Introduction to LLM Inference
When you enter a prompt into an AI model, you trigger a complex process known as LLM inference. The model converts your text into numbers, processes them through neural network layers, and returns a response one token at a time. Understanding this mechanism is crucial for anyone looking to optimize AI application performance or costs.
Large Language Models (LLMs) like GPT-4 or Llama are built on the Transformer architecture. Unlike earlier systems that processed text sequentially, Transformers analyze entire sequences in parallel, capturing complex relationships between words thanks to the self-attention mechanism.
Context: Architecture and Tokenization
The fundamental building block of these models is the Transformer layer, consisting of two main components: a self-attention mechanism and a feed-forward neural network. Models stack dozens of these layers to learn deep linguistic patterns. Model size is defined by the number of parameters (weights learned during training) that transform input data.
The Tokenization Process
Before any computation, text must become numbers. Tokenization breaks text into units called tokens. The most common approach, Byte Pair Encoding (BPE), iteratively merges the most frequent character pairs. This allows common words to be represented as single tokens (efficiency) while rare words are broken into sub-units (flexibility).
Technical Note: Tokenization directly impacts costs and latency. Languages other than English may require more tokens to express the same concept, increasing computational load.
Embeddings and Attention Mechanism
Once token IDs are obtained, they are transformed into continuous vectors via an embedding layer. These vectors capture semantic meaning: words with similar meanings will have vectors pointing in similar directions in multidimensional space. Since Transformers do not inherently understand order, positional encodings are added to indicate each token's position in the sequence.
Self-Attention: Query, Key, and Value
The core of LLM inference is the attention calculation. For each token, the model generates three matrices: Query (Q), Key (K), and Value (V). The mechanism calculates how much each token should "attend" to others, allowing the model to understand the global context of the sentence.
Inference Phases: Prefill and Decode
Inference is divided into two distinct phases with opposite computational characteristics:
- Prefill Phase (Compute-Bound): Occurs when you submit the prompt. The model processes all input tokens in parallel. It is GPU-intensive, computing attention matrices for all token pairs simultaneously. This phase determines the Time to First Token (TTFT).
- Decode Phase (Memory-Bound): Begins after the first token is generated. The model produces output autoregressively, one at a time. Here, the GPU spends more time loading data from memory than calculating, as each new token requires comparison with all previous ones.

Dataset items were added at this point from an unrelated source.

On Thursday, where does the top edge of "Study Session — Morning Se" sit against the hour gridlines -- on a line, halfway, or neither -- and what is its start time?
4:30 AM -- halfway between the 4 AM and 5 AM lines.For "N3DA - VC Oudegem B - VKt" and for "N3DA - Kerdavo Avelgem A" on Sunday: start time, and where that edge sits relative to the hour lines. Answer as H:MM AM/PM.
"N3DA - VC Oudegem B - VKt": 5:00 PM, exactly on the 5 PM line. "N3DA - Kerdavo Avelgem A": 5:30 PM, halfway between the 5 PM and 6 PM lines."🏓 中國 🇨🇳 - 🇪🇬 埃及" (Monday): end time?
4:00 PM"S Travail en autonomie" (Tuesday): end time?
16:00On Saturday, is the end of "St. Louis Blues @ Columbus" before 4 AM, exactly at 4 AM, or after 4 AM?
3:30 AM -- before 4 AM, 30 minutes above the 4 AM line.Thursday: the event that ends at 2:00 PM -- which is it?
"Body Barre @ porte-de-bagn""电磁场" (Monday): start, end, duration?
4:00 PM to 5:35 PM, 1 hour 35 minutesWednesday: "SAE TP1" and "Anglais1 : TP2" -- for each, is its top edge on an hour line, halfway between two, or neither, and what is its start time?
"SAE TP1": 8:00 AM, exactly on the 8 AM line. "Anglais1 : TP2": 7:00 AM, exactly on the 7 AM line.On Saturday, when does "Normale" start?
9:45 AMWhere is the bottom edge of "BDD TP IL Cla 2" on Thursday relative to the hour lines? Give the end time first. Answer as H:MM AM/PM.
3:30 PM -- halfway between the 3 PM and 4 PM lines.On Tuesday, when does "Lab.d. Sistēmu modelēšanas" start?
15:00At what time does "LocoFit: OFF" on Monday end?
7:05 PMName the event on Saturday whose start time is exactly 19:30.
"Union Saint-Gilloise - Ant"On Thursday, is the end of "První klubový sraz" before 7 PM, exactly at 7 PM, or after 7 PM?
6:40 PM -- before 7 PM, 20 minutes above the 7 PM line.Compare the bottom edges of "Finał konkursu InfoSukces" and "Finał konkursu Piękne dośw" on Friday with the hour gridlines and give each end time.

Optimization: The KV Cache
Without optimization, generating each new token would require recomputing attention for the entire previous sequence. The KV Cache solves this by saving the Key and Value matrices of processed tokens. During generation, the model only computes the Query for the new token and retrieves K and V from the cache.
Although the KV Cache drastically speeds up inference (up to 5x), it carries a high memory (VRAM) cost. With long contexts, the cache can occupy gigabytes of space, becoming a critical bottleneck.
Quantization and Performance Metrics
To manage memory requirements, inference often operates at reduced precision. While training uses formats like FP32 or BF16, inference can use FP16, INT8, or even INT4 with minimal quality loss. Quantization reduces memory usage and increases throughput.
Key Metrics to Monitor
- Time to First Token (TTFT): The latency perceived by the user before seeing the start of the response.
- Inter-Token Latency (ITL): The time between generating one token and the next; determines streaming smoothness.
- Throughput: The total number of tokens generated per second, indicating system capacity.
Conclusion
LLM inference is a balance between compute power and memory bandwidth. From initial tokenization to intelligent KV Cache management, every step is optimized to transform number matrices into coherent text. Using advanced serving frameworks like vLLM or TensorRT-LLM and quantization techniques is essential to deploy these technologies efficiently in production.
FAQ
What is LLM inference?
It is the process where a language model processes an input prompt (prefill) and generates a text response (decode) based on learned patterns.
Why is KV Cache important for inference?
The KV Cache stores calculations for previous tokens, avoiding the need to reprocess them for every new token generated, drastically improving speed.
What is the difference between prefill and decode phases?
Prefill processes the entire prompt in parallel and is compute-bound; decode generates one token at a time and is memory-bound.
How does tokenization affect costs?
More tokens mean more calculations and memory. Texts in languages other than English may generate more tokens, increasing costs and latency.
What does Time to First Token (TTFT) indicate?
It measures the time between sending the request and seeing the first token of the response; it is crucial for perceived responsiveness.